Supernovae have been studied for almost 100 years, but catching them early in the act has only recently begun. Suntzeff attributes efforts such as the one underway at the University of California at Berkeley, which holds sentry over the same galaxies night after night, for finding supernova early and to his own international effort, the Bright Supernova Project.
Supernova 2002 DJ was captured by the scope in Chile almost two weeks before the height of its brightness. This was one of the earliest recorded observations of a supernova, but a cooperative effort between the Lick Observatory at the University of California at Santa Cruz, and Tenagra Observatories in both Oregon and Arizona helped spot the supernova even earlier, with the 0.8-meter Katzman Automatic Imaging Telescope at Lick.
The earlier the stellar explosion is spotted, the easier it is to find out the star's chemical composition from the characteristic mix of light and energy given off in the blast.
"At the very beginning of a supernova, we're seeing the surface of the explosion. Some of the material we see is what was once the original white dwarf star," said Suntzeff. "In later observations though, we're seeing what has been fused together in that explosion."
Each unique composition reveals how old the star was at its death, and therefore, the distance to that star.
Cosmologists have used supernovae -- essentially the explosive final gasps of dying stars -- as cosmic mileposts many decades. Those of white dwarf stars are especially useful because they all are almost identical. All white dwarf stars perish at the same age -- when their mass reaches 1.4 times that of the Sun, a maximum density called the Chandra Sekhar limit.

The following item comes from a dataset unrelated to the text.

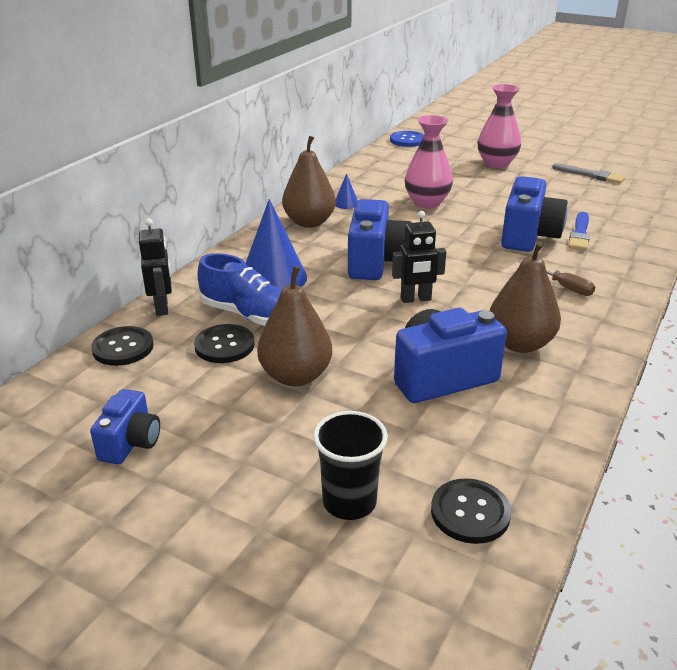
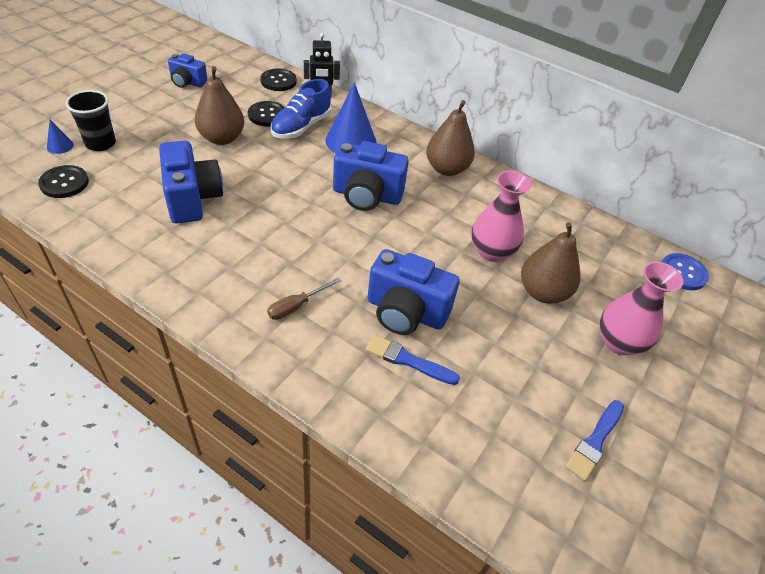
camera: 90 degrees right, 15 degrees up
(346, 203) = (488, 196): blue cone -> blue cone (60, 146)
(416, 299) = (300, 206): black robot -> none
(520, 344) = (215, 249): brown pear -> brown pear (543, 292)
(590, 175) = (594, 441): grey brush -> blue brush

"A white dwarf supernova has been thought of as a standardized bomb," Suntzeff said.
White dwarf supernovae, because they are doomed stars are the same size, release almost identical amounts of light and energy. Comparing the luminosity of various white dwarf supernovae reveals their relative distance from the observer.
It is like an enormous game of flashlight tag, where stars, instead of children, give the observer (the child who is "it") clues about their location by turning their lights on and off.

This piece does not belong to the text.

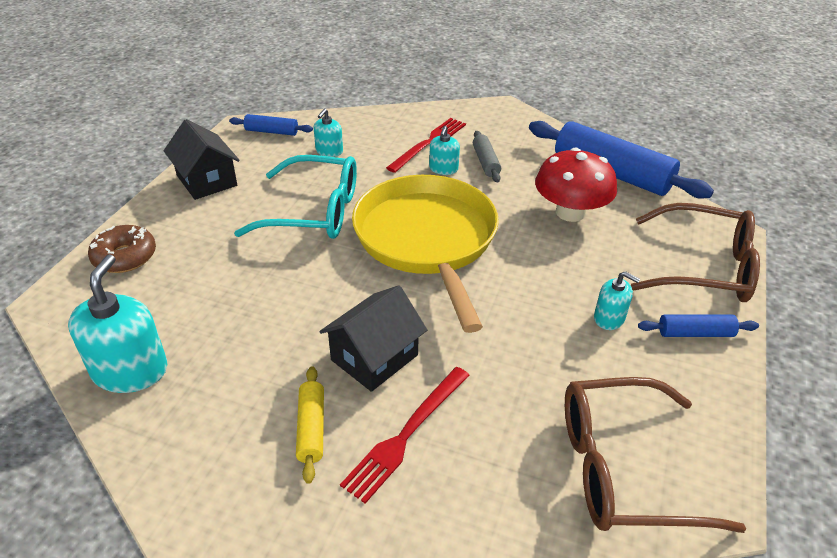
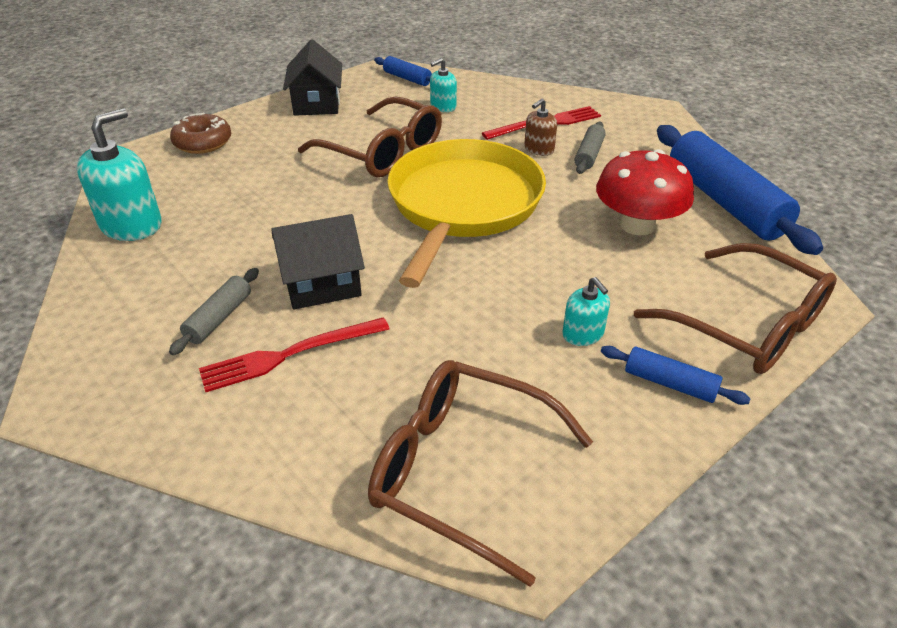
camera: 30 degrees right, 0 degrees up
(311, 428) = (219, 318): yellow rolling pin -> grey rolling pin
(314, 212) = (383, 152): turquoise glasses -> brown glasses
(443, 169) = (539, 149): turquoise soap dispenser -> brown soap dispenser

Supernova 2002 DJ is 130 million light years away, meaning its explosion happened 130 million years ago. The problem with the old way of measuring distances is that a white dwarf supernova 10 billion light years away (meaning it happened 10 billion years ago) was probably different in composition, Suntzeff said. Different enough that the energy released wouldn't have been the same, making a comparison of their emissions an inaccurate measure of the distance.
The only way to accurately measure the parameters of the universe is to find more supernovae in their earliest stages and to compare them, Suntzeff explained.
"If there's enough data, we will see differences of the early and old stellar evolution," Suntzeff said. "This will help us understand those differences and make a more accurate picture of the size and the aging process of the universe."